MCB - Pelas normas do CFM não pode descartar, mas a realidade não é tão simples assim. A questão é :Caso seja realizada uma biópsia e se verifique uma Síndrome de Down, que não é incompatível com a vida humana, não se pode descartar por que fere a norma ética , este embrião tem que ser congelado. Aí vem a pergunta: Este embrião vai ser transferido em algum momento? Esse assunto têm que ser debatido com a sociedade: Qual o destino de embriões com doenças genéticas ou malformações?

PG - Estas e outras condutas não deveriam estar definidas em uma Lei para Reprodução Humana Assistida no Brasil?

MCB - Uma lei limita e não prevê as novas tecnologias e descobertas científicas. Tenho dúvidas. Acredito que a lei não é essencial para se trabalhar. Essa é a minha opinião pessoal, como médica. Não é a posição de nenhuma instituição que represento. Para mim, já existe a norma do CFM . O importante é uma instância social para garantir a participação da sociedade. Esta instância poderia ser a Associação Nacional de Vigilância Sanitária, por exemplo, com componentes convidados, debatendo questões levantadas pela sociedade em geral. Mas, a realidade é a existência de Projetos de Lei e nós temos que participar, opinar e garantir as condições de trabalho seguro e transparente.

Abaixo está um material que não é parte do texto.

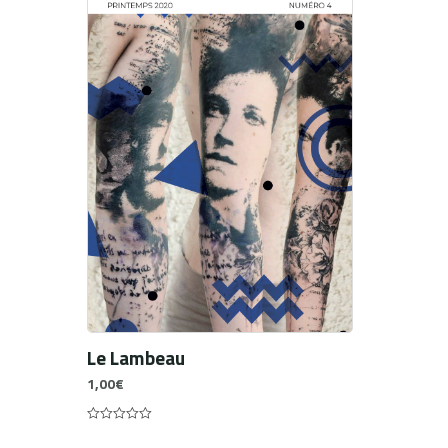
Le Lambeau
1,00
€
0
out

PG - Quais as perguntas que ainda não têm resposta?O que os profissionais de RHA buscam descobrir?

MCB - O mecanismo da implantação embrionária. Até hoje não se sabe sobre a fixação do embrião:o que o leva a se fixar ou por que ele não se fixa no útero. Buscamos conhecer melhor o embrião sob o ponto de vista metabólico. Hoje sabemos muito sobre morfologia e fazemos avaliações baseadas apenas nestes conhecimentos. A maturação ovariana in vitro, informações metabólicas do espermatozóide, os genes. A lista é grande.